(Beginning of Dataset entries)
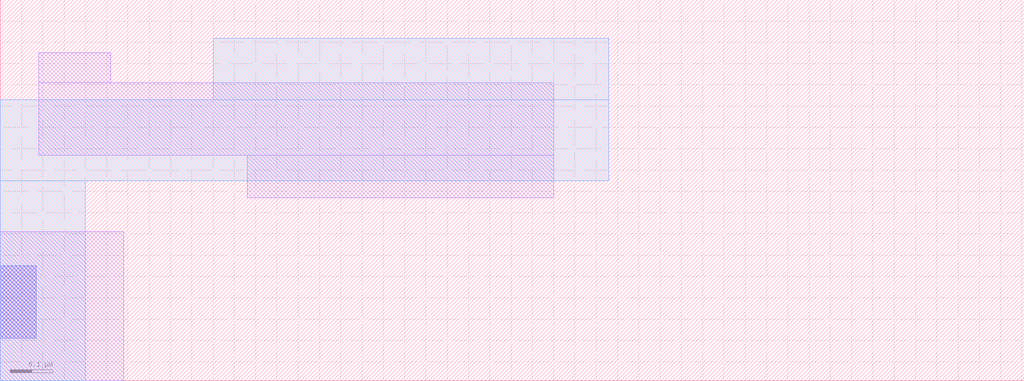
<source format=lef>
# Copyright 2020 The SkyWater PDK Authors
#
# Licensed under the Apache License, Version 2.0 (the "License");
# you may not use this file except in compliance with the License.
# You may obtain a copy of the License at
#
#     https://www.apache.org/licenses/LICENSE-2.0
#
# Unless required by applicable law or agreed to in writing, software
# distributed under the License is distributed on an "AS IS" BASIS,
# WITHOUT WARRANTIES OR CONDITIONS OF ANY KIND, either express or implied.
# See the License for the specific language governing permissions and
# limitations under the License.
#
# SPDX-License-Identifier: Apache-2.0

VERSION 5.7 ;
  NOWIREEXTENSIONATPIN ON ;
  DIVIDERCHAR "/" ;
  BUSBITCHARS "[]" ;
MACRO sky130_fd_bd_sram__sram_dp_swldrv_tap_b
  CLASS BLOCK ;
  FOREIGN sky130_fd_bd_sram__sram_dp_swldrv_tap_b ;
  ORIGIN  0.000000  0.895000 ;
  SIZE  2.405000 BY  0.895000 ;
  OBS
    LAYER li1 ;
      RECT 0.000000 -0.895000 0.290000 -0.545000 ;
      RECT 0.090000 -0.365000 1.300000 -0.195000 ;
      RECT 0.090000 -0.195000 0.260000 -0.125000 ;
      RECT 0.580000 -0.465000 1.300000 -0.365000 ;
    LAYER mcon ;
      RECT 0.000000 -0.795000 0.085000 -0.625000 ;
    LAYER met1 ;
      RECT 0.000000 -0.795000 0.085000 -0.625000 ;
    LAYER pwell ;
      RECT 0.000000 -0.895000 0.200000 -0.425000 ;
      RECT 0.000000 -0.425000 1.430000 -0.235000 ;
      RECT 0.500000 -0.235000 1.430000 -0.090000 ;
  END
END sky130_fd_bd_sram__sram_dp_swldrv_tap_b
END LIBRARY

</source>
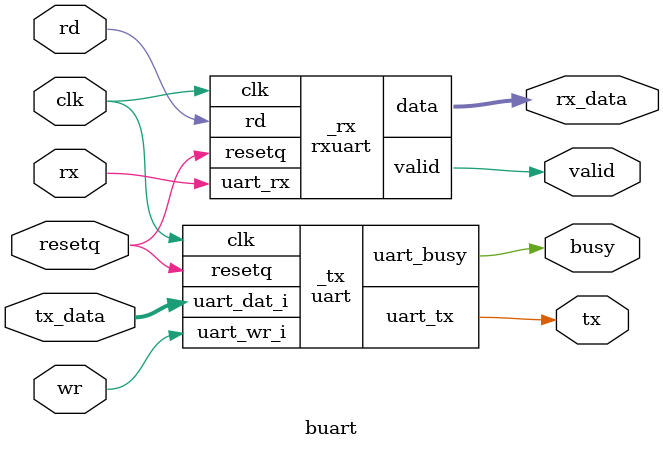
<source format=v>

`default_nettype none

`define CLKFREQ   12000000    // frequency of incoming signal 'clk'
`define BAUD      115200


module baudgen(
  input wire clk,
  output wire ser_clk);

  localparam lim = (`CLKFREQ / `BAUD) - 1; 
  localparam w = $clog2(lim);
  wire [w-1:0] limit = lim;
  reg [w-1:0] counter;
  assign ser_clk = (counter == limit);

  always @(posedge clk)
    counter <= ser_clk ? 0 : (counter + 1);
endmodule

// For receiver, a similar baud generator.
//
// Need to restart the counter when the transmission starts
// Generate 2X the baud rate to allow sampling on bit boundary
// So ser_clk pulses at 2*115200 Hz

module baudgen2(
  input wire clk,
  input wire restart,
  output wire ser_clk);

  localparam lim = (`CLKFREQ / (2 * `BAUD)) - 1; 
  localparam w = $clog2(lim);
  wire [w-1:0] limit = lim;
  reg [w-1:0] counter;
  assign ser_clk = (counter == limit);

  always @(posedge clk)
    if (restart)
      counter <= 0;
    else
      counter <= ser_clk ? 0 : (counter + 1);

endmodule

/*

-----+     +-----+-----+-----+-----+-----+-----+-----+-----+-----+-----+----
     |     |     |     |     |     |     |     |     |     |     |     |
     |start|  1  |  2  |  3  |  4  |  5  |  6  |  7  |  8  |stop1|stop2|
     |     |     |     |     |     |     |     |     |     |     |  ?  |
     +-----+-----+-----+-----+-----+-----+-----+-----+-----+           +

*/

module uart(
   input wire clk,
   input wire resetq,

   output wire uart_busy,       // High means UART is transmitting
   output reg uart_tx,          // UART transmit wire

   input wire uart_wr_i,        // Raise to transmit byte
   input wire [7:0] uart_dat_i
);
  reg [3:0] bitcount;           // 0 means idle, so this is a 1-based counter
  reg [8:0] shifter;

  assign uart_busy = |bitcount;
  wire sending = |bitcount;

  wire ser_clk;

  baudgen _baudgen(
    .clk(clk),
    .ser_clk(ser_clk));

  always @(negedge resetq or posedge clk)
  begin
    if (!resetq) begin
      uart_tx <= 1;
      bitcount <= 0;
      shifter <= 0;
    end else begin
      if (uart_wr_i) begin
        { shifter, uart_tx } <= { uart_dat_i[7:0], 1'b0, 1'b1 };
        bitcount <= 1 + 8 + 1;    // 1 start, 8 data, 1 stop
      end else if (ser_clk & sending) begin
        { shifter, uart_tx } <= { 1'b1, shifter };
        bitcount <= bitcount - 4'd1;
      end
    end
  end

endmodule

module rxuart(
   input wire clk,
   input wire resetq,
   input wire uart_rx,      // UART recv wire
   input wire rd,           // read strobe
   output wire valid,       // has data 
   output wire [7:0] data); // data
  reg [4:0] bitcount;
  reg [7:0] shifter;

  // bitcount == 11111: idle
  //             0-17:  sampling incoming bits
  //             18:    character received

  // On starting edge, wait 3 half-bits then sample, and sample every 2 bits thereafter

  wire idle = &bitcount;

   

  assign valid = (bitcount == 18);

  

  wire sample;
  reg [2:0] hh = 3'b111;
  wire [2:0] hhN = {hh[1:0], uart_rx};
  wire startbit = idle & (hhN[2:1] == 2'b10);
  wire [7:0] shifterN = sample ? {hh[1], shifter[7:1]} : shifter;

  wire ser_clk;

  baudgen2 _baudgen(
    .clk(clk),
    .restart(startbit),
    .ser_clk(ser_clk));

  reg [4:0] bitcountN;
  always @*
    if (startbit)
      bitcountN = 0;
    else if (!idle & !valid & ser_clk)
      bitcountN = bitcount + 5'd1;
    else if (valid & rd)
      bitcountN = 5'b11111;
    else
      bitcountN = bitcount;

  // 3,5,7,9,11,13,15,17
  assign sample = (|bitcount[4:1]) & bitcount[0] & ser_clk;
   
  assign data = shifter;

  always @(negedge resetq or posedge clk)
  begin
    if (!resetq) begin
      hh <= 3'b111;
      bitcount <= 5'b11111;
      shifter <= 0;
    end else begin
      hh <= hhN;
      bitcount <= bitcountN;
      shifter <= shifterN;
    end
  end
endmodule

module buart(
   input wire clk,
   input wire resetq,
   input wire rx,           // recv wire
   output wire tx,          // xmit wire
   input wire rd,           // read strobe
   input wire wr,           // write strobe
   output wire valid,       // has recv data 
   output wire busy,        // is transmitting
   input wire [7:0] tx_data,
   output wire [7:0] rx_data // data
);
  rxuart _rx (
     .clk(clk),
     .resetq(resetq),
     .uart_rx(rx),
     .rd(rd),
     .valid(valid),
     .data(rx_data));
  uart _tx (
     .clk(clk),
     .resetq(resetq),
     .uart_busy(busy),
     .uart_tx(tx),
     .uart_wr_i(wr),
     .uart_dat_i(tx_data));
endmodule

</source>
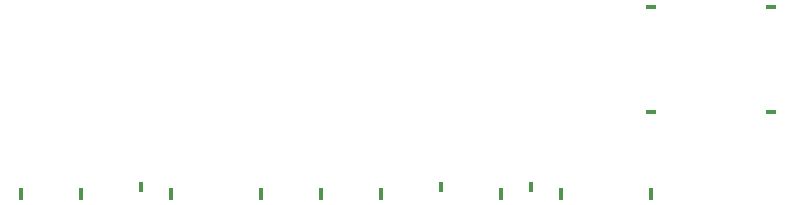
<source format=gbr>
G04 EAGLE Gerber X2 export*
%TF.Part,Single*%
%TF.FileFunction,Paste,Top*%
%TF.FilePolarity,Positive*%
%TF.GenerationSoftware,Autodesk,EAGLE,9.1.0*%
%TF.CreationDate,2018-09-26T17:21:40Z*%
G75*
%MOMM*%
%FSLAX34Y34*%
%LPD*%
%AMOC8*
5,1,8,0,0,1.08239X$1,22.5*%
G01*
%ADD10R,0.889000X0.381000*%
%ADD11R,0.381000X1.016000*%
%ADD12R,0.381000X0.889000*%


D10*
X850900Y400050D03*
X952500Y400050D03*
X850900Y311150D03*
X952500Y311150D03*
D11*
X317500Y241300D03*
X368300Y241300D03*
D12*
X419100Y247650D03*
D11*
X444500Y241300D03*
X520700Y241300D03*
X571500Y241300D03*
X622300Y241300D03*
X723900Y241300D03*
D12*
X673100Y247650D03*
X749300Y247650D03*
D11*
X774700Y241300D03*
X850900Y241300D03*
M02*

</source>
(End of Dataset entries)
(Beginning of Dataset entries)
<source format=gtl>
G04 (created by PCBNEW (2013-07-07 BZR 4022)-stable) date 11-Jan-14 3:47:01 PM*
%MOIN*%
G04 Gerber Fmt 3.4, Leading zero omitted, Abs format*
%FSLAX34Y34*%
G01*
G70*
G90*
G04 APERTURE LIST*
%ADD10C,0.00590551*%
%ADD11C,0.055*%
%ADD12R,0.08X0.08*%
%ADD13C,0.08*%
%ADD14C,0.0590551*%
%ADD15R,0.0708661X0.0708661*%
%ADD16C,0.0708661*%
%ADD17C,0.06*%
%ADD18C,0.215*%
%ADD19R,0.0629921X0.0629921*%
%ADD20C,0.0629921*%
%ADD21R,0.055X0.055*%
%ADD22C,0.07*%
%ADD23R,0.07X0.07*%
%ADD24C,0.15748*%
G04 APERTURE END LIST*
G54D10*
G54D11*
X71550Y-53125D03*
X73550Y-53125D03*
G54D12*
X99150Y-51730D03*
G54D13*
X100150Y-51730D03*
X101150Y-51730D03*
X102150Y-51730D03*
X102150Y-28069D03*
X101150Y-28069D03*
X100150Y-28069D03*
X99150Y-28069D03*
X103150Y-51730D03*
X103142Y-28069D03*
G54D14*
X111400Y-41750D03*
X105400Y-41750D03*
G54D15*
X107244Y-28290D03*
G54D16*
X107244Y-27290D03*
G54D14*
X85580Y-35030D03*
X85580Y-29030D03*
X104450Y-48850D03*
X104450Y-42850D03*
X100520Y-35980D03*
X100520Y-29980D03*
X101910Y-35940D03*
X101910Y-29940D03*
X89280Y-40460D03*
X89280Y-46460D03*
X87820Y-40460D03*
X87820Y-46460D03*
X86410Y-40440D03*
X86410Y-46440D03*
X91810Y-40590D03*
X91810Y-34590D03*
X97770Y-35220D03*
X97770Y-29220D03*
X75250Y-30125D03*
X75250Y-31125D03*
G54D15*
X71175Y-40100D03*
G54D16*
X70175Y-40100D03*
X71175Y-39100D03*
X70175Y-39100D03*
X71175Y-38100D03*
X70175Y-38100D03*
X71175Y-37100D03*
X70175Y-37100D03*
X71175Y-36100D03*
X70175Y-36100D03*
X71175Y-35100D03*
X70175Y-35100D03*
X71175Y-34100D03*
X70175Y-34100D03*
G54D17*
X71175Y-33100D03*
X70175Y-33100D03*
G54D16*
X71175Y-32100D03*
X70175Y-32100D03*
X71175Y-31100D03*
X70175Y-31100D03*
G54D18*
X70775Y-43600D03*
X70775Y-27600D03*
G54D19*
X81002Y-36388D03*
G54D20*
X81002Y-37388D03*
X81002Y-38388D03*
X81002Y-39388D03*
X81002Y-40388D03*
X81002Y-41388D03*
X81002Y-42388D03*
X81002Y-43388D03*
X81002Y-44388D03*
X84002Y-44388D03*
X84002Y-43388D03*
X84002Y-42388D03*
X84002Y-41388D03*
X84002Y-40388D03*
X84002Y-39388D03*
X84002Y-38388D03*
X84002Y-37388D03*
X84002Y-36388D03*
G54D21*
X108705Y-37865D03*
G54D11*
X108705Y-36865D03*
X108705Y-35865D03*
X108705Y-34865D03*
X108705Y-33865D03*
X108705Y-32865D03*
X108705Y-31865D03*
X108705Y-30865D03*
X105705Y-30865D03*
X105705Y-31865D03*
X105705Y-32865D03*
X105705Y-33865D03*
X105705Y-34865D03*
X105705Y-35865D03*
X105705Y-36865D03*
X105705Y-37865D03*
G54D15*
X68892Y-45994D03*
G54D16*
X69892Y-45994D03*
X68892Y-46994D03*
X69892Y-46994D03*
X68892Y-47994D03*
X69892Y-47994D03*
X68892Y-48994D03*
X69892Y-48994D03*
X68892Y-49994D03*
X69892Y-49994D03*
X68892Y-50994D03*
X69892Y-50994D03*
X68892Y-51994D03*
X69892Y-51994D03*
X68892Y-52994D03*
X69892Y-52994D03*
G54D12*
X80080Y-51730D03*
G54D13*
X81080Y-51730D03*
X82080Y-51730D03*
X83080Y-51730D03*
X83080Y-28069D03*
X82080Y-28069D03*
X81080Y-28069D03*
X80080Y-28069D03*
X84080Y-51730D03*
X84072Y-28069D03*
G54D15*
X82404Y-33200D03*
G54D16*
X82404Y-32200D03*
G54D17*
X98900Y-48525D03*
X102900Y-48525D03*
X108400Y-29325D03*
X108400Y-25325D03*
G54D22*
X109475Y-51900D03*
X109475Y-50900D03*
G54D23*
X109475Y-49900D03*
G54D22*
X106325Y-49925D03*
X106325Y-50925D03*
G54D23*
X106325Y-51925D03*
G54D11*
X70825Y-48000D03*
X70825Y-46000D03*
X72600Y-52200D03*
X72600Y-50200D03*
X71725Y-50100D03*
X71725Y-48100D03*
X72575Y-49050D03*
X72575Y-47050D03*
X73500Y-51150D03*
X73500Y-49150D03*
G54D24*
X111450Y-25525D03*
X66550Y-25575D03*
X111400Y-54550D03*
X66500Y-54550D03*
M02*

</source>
(End of Dataset entries)
(Beginning of Dataset entries)
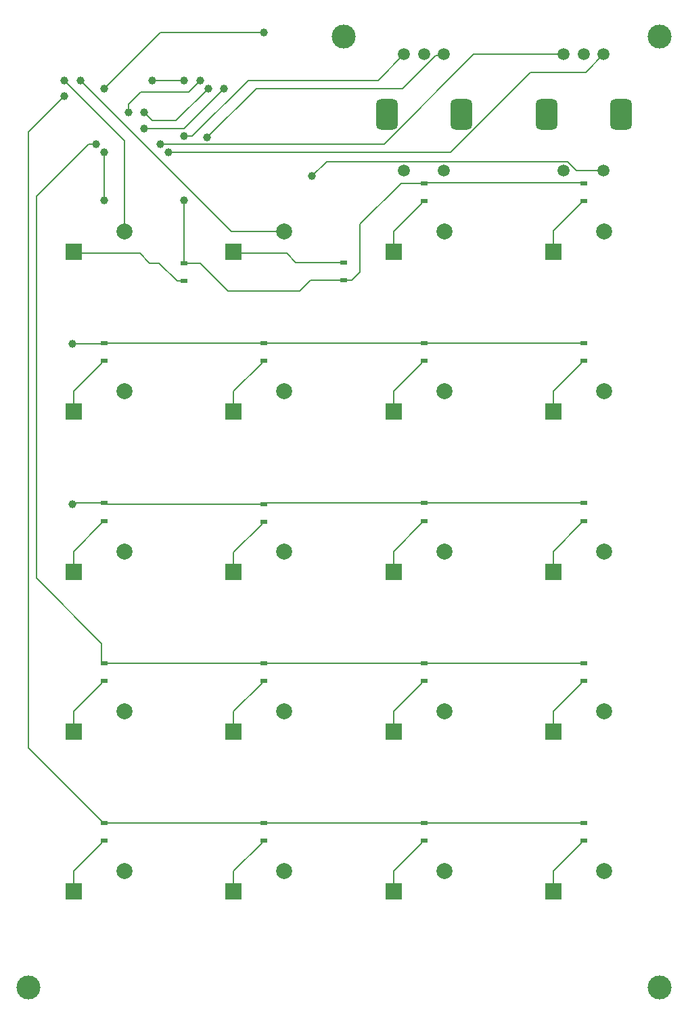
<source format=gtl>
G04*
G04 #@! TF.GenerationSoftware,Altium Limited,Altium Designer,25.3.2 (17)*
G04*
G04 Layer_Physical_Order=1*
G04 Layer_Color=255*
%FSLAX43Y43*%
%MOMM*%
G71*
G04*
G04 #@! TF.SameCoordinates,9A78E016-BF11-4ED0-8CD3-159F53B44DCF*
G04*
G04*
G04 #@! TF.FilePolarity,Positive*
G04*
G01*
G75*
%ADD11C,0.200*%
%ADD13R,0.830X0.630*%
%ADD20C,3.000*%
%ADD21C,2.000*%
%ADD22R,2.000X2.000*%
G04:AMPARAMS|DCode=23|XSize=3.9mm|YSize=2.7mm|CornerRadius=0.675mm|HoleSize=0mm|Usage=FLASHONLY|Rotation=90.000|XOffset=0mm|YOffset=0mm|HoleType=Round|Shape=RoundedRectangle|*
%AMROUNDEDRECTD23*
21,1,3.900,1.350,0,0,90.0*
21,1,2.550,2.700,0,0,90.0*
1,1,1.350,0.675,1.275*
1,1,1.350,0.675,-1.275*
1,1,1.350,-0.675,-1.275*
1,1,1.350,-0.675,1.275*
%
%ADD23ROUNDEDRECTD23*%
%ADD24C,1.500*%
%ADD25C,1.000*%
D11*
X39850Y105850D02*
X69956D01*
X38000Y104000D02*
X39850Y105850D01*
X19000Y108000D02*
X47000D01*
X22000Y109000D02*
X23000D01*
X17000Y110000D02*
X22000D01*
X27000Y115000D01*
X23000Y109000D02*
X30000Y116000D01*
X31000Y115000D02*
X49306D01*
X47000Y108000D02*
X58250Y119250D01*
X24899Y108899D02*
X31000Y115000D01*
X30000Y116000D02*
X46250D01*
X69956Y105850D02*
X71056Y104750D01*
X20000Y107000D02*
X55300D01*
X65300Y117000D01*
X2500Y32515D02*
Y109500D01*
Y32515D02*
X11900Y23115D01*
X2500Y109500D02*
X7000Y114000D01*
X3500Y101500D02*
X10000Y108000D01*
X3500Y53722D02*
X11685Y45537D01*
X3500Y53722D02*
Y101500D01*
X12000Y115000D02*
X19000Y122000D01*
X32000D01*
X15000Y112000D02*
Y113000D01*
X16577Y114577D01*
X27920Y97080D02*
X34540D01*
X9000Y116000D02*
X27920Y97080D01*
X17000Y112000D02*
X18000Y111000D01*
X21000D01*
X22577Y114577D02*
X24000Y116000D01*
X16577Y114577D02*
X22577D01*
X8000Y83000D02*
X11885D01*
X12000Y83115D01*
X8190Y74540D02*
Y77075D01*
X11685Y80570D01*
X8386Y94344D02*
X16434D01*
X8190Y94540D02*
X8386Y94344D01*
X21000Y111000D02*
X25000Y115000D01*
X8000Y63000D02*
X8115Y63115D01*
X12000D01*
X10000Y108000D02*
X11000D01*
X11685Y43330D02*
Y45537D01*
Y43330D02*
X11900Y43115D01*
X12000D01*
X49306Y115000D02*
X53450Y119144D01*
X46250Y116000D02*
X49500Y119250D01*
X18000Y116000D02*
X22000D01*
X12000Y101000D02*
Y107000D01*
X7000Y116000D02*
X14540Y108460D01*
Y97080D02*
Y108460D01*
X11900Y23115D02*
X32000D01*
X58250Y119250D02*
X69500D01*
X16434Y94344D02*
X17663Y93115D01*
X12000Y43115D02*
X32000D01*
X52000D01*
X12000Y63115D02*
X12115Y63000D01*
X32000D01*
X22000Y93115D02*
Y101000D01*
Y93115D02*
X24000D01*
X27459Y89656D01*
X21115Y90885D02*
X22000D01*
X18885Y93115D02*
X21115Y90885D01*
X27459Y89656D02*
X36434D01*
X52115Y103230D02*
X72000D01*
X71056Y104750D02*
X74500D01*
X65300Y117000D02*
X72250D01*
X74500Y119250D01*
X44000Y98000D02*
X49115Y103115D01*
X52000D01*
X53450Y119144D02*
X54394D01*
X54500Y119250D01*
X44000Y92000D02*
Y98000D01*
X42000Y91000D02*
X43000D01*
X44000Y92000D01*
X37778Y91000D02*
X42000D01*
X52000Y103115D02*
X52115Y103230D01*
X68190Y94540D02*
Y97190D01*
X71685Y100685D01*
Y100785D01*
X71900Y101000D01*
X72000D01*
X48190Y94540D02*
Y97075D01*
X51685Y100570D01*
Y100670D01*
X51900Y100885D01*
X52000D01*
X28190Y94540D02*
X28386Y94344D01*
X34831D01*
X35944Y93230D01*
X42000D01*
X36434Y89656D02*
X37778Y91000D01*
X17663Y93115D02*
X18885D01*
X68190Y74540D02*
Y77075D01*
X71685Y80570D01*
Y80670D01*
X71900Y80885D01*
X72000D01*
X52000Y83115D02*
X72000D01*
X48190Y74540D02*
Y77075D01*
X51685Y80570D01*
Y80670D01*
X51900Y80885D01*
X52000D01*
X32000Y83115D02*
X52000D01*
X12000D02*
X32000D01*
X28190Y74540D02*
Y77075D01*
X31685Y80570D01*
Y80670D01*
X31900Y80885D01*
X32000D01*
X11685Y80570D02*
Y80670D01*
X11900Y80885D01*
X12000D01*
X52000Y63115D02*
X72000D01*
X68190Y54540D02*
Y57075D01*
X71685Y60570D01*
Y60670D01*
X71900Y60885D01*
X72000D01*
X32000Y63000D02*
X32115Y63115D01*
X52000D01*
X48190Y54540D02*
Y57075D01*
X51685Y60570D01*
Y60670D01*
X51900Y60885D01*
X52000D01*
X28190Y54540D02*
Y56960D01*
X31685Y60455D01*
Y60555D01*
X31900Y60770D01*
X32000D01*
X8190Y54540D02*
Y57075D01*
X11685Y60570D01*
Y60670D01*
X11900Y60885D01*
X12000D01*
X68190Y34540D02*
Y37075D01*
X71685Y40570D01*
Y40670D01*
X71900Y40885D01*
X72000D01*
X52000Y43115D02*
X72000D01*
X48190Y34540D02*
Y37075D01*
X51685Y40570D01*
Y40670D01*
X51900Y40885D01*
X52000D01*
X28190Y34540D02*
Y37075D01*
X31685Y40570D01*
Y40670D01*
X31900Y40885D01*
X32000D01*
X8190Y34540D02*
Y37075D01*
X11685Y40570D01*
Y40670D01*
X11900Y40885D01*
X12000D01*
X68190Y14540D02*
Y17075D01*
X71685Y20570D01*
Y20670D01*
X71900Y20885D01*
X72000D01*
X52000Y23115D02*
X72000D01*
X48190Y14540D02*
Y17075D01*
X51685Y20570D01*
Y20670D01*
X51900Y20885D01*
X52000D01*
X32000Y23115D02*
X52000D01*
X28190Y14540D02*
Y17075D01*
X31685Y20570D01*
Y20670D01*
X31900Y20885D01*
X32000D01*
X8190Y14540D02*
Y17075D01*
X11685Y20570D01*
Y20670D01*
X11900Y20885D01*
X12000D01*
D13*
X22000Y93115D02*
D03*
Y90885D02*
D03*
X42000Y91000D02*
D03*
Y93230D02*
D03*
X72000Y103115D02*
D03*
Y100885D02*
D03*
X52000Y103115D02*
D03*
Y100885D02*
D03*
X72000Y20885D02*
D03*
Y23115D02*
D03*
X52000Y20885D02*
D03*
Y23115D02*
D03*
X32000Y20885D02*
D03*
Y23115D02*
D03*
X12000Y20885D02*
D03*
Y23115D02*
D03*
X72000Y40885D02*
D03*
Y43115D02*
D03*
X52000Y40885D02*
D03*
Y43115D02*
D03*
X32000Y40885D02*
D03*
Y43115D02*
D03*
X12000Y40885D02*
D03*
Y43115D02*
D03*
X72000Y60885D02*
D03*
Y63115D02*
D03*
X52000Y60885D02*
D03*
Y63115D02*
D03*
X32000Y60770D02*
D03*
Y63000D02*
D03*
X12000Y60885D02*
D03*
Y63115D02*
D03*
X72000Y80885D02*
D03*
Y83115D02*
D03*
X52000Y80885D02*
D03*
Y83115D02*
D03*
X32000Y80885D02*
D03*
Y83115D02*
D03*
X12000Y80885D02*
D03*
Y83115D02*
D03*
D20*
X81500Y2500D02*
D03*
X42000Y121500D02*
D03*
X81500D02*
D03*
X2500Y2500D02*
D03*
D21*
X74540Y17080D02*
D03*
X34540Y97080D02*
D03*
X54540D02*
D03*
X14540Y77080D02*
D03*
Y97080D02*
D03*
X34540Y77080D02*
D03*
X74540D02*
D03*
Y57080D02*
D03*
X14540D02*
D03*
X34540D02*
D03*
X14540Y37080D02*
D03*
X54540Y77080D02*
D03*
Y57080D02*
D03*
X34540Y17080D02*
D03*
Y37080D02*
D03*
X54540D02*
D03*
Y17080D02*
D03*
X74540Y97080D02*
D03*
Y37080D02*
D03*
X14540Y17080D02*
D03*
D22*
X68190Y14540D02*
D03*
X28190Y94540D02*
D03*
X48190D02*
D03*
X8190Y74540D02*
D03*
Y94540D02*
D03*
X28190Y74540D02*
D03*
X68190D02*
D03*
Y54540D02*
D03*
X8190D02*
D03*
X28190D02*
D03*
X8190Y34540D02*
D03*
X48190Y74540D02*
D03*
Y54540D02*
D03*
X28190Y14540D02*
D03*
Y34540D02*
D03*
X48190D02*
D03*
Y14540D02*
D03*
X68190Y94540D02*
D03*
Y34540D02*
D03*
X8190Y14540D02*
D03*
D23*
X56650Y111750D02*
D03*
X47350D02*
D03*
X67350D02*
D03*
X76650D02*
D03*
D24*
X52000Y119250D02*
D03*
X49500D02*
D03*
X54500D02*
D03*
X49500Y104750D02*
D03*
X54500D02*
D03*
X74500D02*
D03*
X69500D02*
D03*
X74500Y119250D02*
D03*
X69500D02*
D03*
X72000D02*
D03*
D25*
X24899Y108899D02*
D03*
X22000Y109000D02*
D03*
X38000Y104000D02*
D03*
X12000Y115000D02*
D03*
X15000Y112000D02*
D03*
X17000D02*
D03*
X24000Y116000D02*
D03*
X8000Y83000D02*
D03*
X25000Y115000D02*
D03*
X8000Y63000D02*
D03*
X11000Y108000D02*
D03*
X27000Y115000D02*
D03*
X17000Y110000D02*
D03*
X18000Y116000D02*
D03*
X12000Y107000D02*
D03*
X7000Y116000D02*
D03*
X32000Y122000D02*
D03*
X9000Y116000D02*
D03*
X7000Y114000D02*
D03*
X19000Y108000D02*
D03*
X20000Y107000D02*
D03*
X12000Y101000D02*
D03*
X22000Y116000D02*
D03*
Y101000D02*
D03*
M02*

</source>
(End of Dataset entries)
■ **Assigned task**: All lines above from the one holding "<source format=lef>" to the one holding "# WITHOUT WARRANTIES", inclusive, are to be copied exactly; no other line is wanted.

■ **Problem solution**:
<source format=lef>
# Copyright 2020 The SkyWater PDK Authors
#
# Licensed under the Apache License, Version 2.0 (the "License");
# you may not use this file except in compliance with the License.
# You may obtain a copy of the License at
#
#     https://www.apache.org/licenses/LICENSE-2.0
#
# Unless required by applicable law or agreed to in writing, software
# distributed under the License is distributed on an "AS IS" BASIS,
# WITHOUT WARRANTIES OR CONDITIONS OF ANY KIND, either express or implied.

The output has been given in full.